His designers had created the worlds first supercavitating vessel. A small two man affair, it was capable of speeds in excess of 300 knots underwater through a process known as supercavitation. The Nightingale class battlecruiser was a vast step on from this small craft. The design submitted to the Admirality called for a submarine over 1400 feet in length, with a beam of more than 600 feet,and a height of nearly 300 feet. Displacing 330,000 tonnes, the craft had a theoretical top speed in excess of 1000 knots whilst fully submerged.

Despite the tremendous scale and cost of the project, the Admiralty was so taken by the idea of such a fantastic machine that they immediately placed an order for construction of the first ship, named the Monitor, in reference to the first McLeodian ironclad. Nightingale Shipyards worked in conjuction with the Clairmontian company Deep Angel Shipyards to create two of these craft, one for each government.

The final production took twenty years, and reached a cost of over $900,000,000. At the same time, seperate orders were placed with McLeodian Military Industries, later bought out by Nightingale Shipyards, for the design of theMonitor's submarine fighter craft, as well as modification of current designs for use as part of her air wing.

The end result however, was well worth the cost.
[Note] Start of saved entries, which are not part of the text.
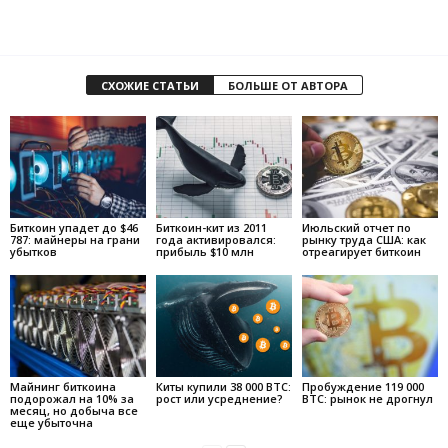
СХОЖИЕ СТАТЬИ
БОЛЬШЕ ОТ АВТОРА
Биткоин упадет до $46
Биткоин-кит из 2011
Июльский отчет по
787: майнеры на грани
года активировался:
рынку труда США: как
убытков
прибыль $10 млн
отреагирует биткоин
Майнинг биткоина
Киты купили 38 000 BTC:
Пробуждение 119 000
подорожал на 10% за
рост или усреднение?
BTC: рынок не дрогнул
месяц, но добыча все
еще убыточна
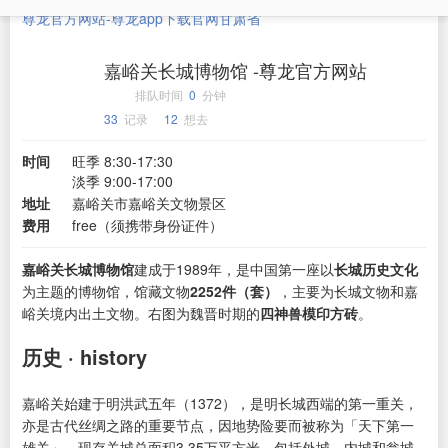
尊龙官方网站-尊龙app下载官网
甘肃省
嘉峪关长城博物馆 -尊龙官方网站
排队时间
0
分钟
33
记录
12
想去
时间
旺季 8:30-17:30
淡季 9:00-17:00
地址
嘉峪关市嘉峪关文物景区
费用
free（须携带身份证件）
嘉峪关长城博物馆
建成于1989年，是中国第一座以
长城历史文化
为主题的博物馆，馆藏文物
2252件（套）
，主要为长城文物和嘉
峪关境内出土文物。右图为魏晋时期的
四神兽模印方砖
。
历史 · history
嘉峪关始建于明洪武五年（1372），是明长城西端的第一重关，
亦是古代丝绸之路的重要节点，因地势险要而被称为「天下第一
雄关」。现存关城总面积3.35万平方米，包括外城、内城和瓮城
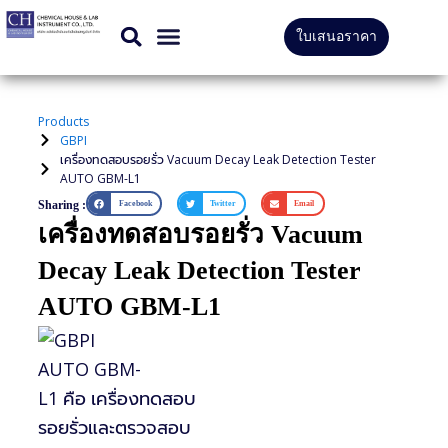
Skip
ใบเสนอราคา
to
สินค้าทั้งหมด
บริการของเรา
content
Products
GBPI
เครื่องทดสอบรอยรั่ว Vacuum Decay Leak Detection Tester
AUTO GBM-L1
Sharing :
Facebook
Twitter
Email
เครื่องทดสอบรอยรั่ว Vacuum
Decay Leak Detection Tester
AUTO GBM-L1
AUTO GBM-
L1
คือ
เครื่องทดสอบ
รอยรั่วและตรวจสอบ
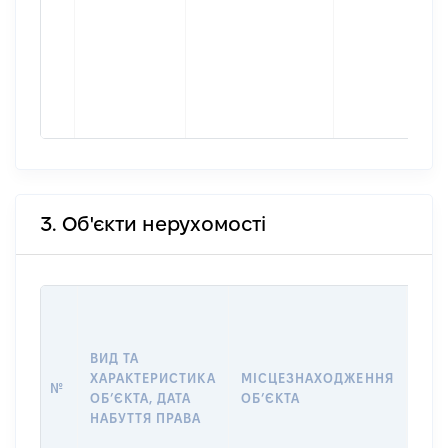
3. Об'єкти нерухомості
ВАР
ДАТ
НАБ
ВИД ТА
ПРА
ХАРАКТЕРИСТИКА
МІСЦЕЗНАХОДЖЕННЯ
№
ЗА
ОБʼЄКТА, ДАТА
ОБʼЄКТА
ОС
НАБУТТЯ ПРАВА
ГР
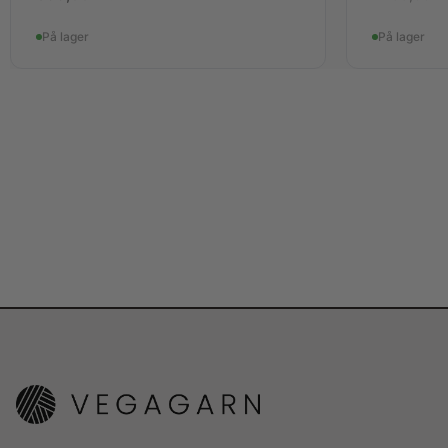
På lager
På lager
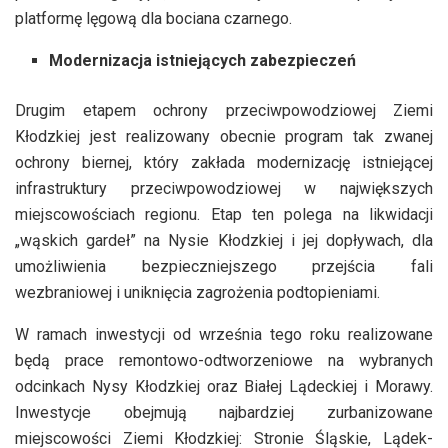
platformę lęgową dla bociana czarnego.
Modernizacja istniejących zabezpieczeń
Drugim etapem ochrony przeciwpowodziowej Ziemi
Kłodzkiej jest realizowany obecnie program tak zwanej
ochrony biernej, który zakłada modernizację istniejącej
infrastruktury przeciwpowodziowej w największych
miejscowościach regionu. Etap ten polega na likwidacji
„wąskich gardeł” na Nysie Kłodzkiej i jej dopływach, dla
umożliwienia bezpieczniejszego przejścia fali
wezbraniowej i uniknięcia zagrożenia podtopieniami.
W ramach inwestycji od września tego roku realizowane
będą prace remontowo-odtworzeniowe na wybranych
odcinkach Nysy Kłodzkiej oraz Białej Lądeckiej i Morawy.
Inwestycje obejmują najbardziej zurbanizowane
miejscowości Ziemi Kłodzkiej: Stronie Śląskie, Lądek-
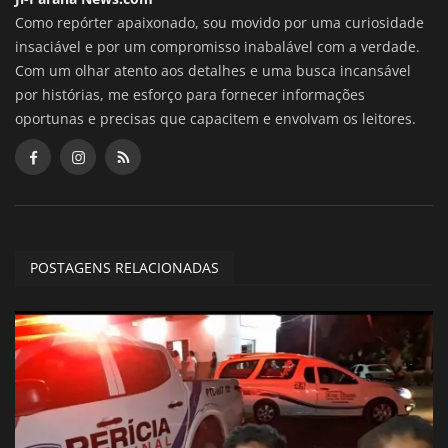
Como repórter apaixonado, sou movido por uma curiosidade
insaciável e por um compromisso inabalável com a verdade.
Com um olhar atento aos detalhes e uma busca incansável
por histórias, me esforço para fornecer informações
oportunas e precisas que capacitem e envolvam os leitores.
POSTAGENS RELACIONADAS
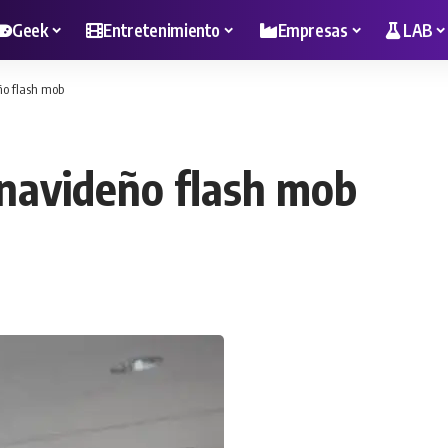
Geek
Entretenimiento
Empresas
LAB
ño flash mob
 navideño flash mob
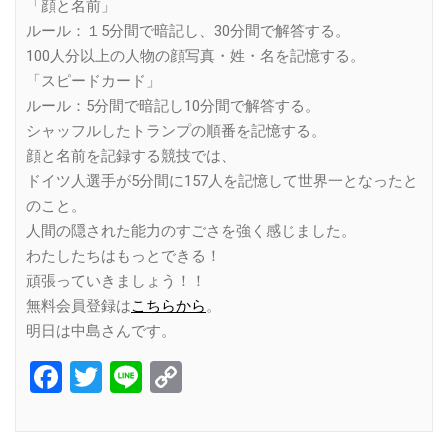
「顔と名前」
ルール：１5分間で暗記し、30分間で解答する。
100人分以上の人物の顔写真・姓・名を記憶する。
「スピードカード」
ルール：5分間で暗記し10分間で解答する。
シャッフルしたトランプの順番を記憶する。
顔と名前を記録する競技では、
ドイツ人選手が5分間に157人を記憶して世界一となったと
のこと。
人間の隠された能力のすごさを強く感じました。
わたしたちはもっとできる！
頑張っていきましょう！！
無料会員登録は
こちらから
。
明日は中島さんです。
Facebook
Twitter
Line
Copy
Link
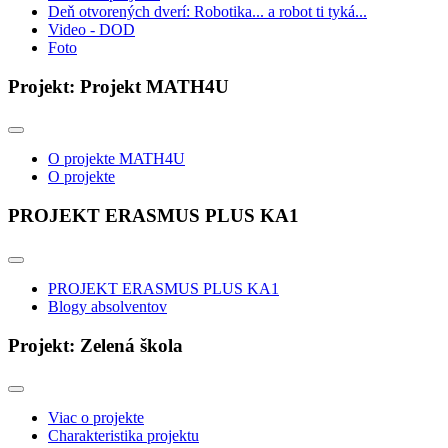
Deň otvorených dverí: Robotika... a robot ti tyká...
Video - DOD
Foto
Projekt: Projekt MATH4U
O projekte MATH4U
O projekte
PROJEKT ERASMUS PLUS KA1
PROJEKT ERASMUS PLUS KA1
Blogy absolventov
Projekt: Zelená škola
Viac o projekte
Charakteristika projektu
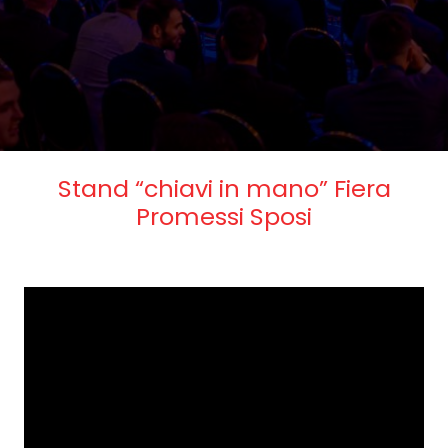
Stand “chiavi in mano” Fiera
Promessi Sposi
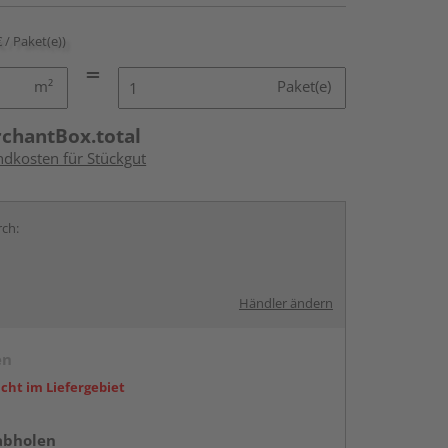
€ / Paket(e))
m²
Paket(e)
rchantBox.total
ndkosten für Stückgut
rch:
Händler ändern
en
icht im Liefergebiet
abholen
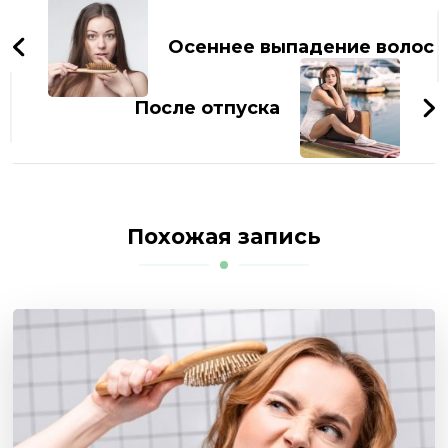
Навигация
по
Осеннее выпадение волос
записям
После отпуска
Похожая запись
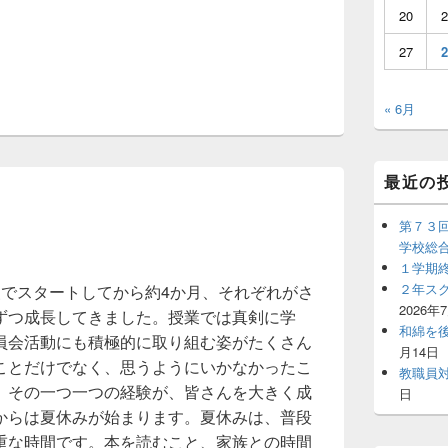
20
2
27
2
« 6月
最近の
第７３
学校総
１学期
２年ス
級でスタートしてから約4か月、それぞれがさ
2026年
ずつ成長してきました。授業では真剣に学
和綿を
員会活動にも積極的に取り組む姿がたくさん
月14日
ことだけでなく、思うようにいかなかったこ
教職員
、その一つ一つの経験が、皆さんを大きく成
日
からは夏休みが始まります。夏休みは、普段
重な時間です。本を読むこと、家族との時間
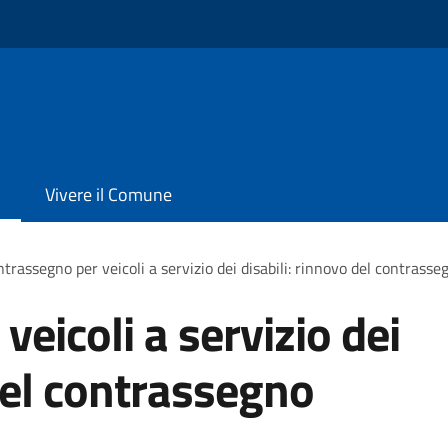
Vivere il Comune
trassegno per veicoli a servizio dei disabili: rinnovo del contras
eicoli a servizio dei
 del contrassegno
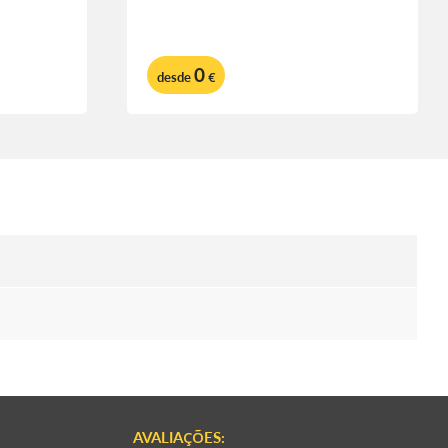
0
desde
€
AVALIAÇÕES:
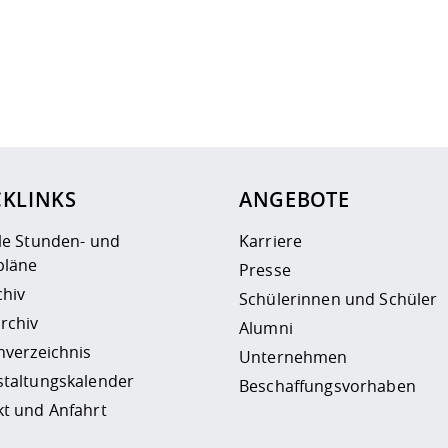
ur
Datenschutzseite
.
CKLINKS
ANGEBOTE
le Stunden- und
Karriere
läne
Presse
chiv
Schülerinnen und Schüler
rchiv
Alumni
nverzeichnis
Unternehmen
staltungskalender
Beschaffungsvorhaben
t und Anfahrt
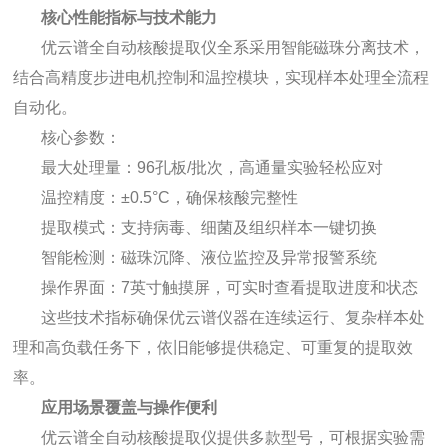
核心性能指标与技术能力
优云谱全自动核酸提取仪全系采用智能磁珠分离技术，
结合高精度步进电机控制和温控模块，实现样本处理全流程
自动化。
核心参数：
最大处理量：96孔板/批次，高通量实验轻松应对
温控精度：±0.5°C，确保核酸完整性
提取模式：支持病毒、细菌及组织样本一键切换
智能检测：磁珠沉降、液位监控及异常报警系统
操作界面：7英寸触摸屏，可实时查看提取进度和状态
这些技术指标确保优云谱仪器在连续运行、复杂样本处
理和高负载任务下，依旧能够提供稳定、可重复的提取效
率。
应用场景覆盖与操作便利
优云谱全自动核酸提取仪提供多款型号，可根据实验需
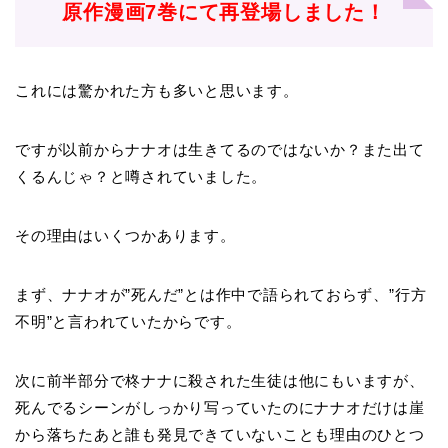
原作漫画7巻にて再登場しました！
これには驚かれた方も多いと思います。
ですが以前からナナオは生きてるのではないか？また出て
くるんじゃ？と噂されていました。
その理由はいくつかあります。
まず、ナナオが”死んだ”とは作中で語られておらず、”行方
不明”と言われていたからです。
次に前半部分で柊ナナに殺された生徒は他にもいますが、
死んでるシーンがしっかり写っていたのにナナオだけは崖
から落ちたあと誰も発見できていないことも理由のひとつ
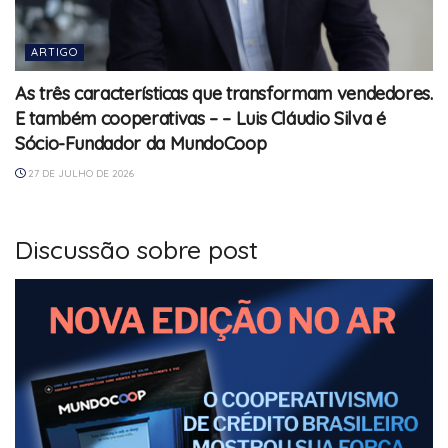
ARTIGO
As três características que transformam vendedores.
E também cooperativas – – Luis Cláudio Silva é
Sócio-Fundador da MundoCoop
27 DE JULHO DE 2026
Discussão sobre post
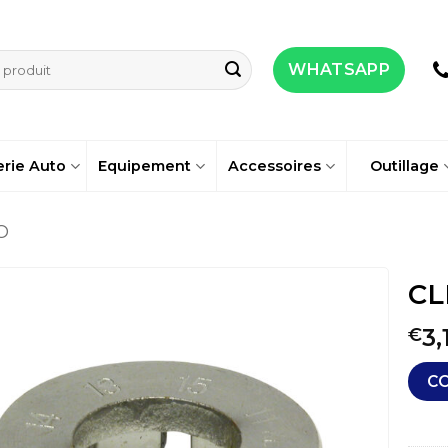
WHATSAPP
erie Auto
Equipement
Accessoires
Outillage
O
CL
3,
€
C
The Monitor was a tremendous advance in naval warfare. 1457 feet long, 612 feet wingtip to wingtip, and 268 feet from the base of her hull to the tip of her tail, she could cruise at 850 knots underwater using twin hydrogen fuel rocket engines that used a fusion reactor to extract hydrogen from the water vapour surrounding the craft, giving her an unlimited range. Her air wing consisted of 72 aircraft,including 2 large transport craft, and her sea wing was made up of 69 supercavitating sub-fighters. On top of these craft, her own armament was formidable. 26 super-cavitating torpedo tubes, 24 SLBM/cruise missile tubes, 45 20-mm super-cavitating sonar-guided underwater CIWS cannon, and 18 remote operated 40-mm super-cavitating cannon.

Since the creation of the Monitor, four more Nightingale class battlecarriers have been built; the Rubicon, the Liberator, the McLeodia, and the Executor. Each of these ships now have their own battlegroups as Nightingale Shipyards designed and created numerous other designs, emulating the surface fleets with their frigates, cruisers, and patrol vessels. Inside of fifty years, the entire Mcleodian surface fleet, now under the command of the Senate of Atlantica Mcleodia, would be mothballed, and replaced with entirely submarine battlegroups, capable of responding quickly to a crisis anywhere in the globe.